Please give the total net assets of interval funds in 2023, according to the article on interval funds in the muni market.

SOURCE PASSAGE:
------------------------------------------------------------

How interval funds find a place in the muni market
6 min readAs investors face credit and interest rate risk — two of the more challenging aspects of the market over the past two years — some are looking to alternative investments such as interval funds.
For investors who have the flexibility, deeper pockets and risk appetite, the funds, which are closed-end not traded on any exchanges nor subject to daily redemptions, are an option. They give municipal fund managers the flexibility to invest in less liquid assets or employ investment strategies more suitable for extended holding periods.
“When you have a mutual fund, you have daily liquidity, and if the mutual fund invests in products that aren’t necessarily liquid within a day, the mutual fund ends up having a lot of problems,” a sell-side source said.
While currently holding a sliver of munis, interval funds address one of the larger issues of the market: liquidity, market participants said.
The interval fund sector, which includes venture capital, real estate, insurance and credit, has seen growth over the past several years.
Interval funds had a total of $79.2 billion in net assets in 2023, up from $63.5 billion in 2022, according to the Interval Fund Tracker. There were 91 active interval funds last year — at least five of which were municipal-related — up from 79 in 2022.
For PIMCO, when it launched its first muni interval fund, the Flexible Municipal Income Fund, or “MuniFlex,” in 2019, the investment management firm wanted to take on the increasingly illiquid muni market.
As PIMCO has been managing its daily liquid municipal bond strategies, the firm was capped at how much liquidity risk it could take in terms of individual muni bonds, said Christian Clayton, executive vice president and strategist at PIMCO.
“Having a vehicle that allows us to access some of these less liquid muni bonds would be an advantage,” he said.
For example, the average individual investor cannot buy a 144A privately placed bond; it has to be bought by a qualified institutional buyer.
“We believe there can be tremendous benefits in including municipals in an alternatives allocation,” Clayton said.
For most days, liquidity is “not a big issue,” said Robert DiMella, executive managing director and co-head of MacKay Municipal Managers. “But when we have times of stress, the transaction cost increases substantially, and that’s when you want an active approach that has a cash cushion to insulate you either from not indiscriminately selling when you really shouldn’t be, or just as importantly as to buy when things feel bad, because you have a cash reserve to do so.”
Interval funds allow investors to sell a portion of the shares back to the fund at NAV periodically, which could be monthly, quarterly, or semiannually or annually, said Vikram Rai, head of municipal strategy at Wells Fargo.
“Higher-yielding securities can be harder and somewhat illiquid, but since interval fund managers do not have to worry about providing daily liquidity, they are able to invest in more illiquid and potentially higher-yielding securities,” he said. “So these funds can appeal to investors that have a higher risk appetite and do not need immediate access to their principal.”

------------------------------------------------------------

STORED ROWS:
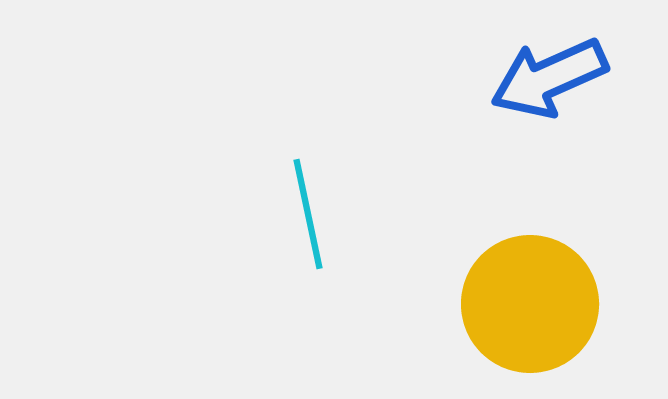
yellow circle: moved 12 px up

------------------------------------------------------------

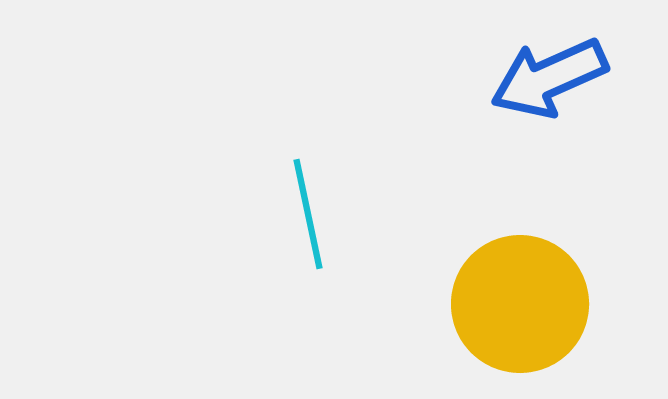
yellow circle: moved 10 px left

------------------------------------------------------------

RESPONSE TO THIS TASK: $79.2 billion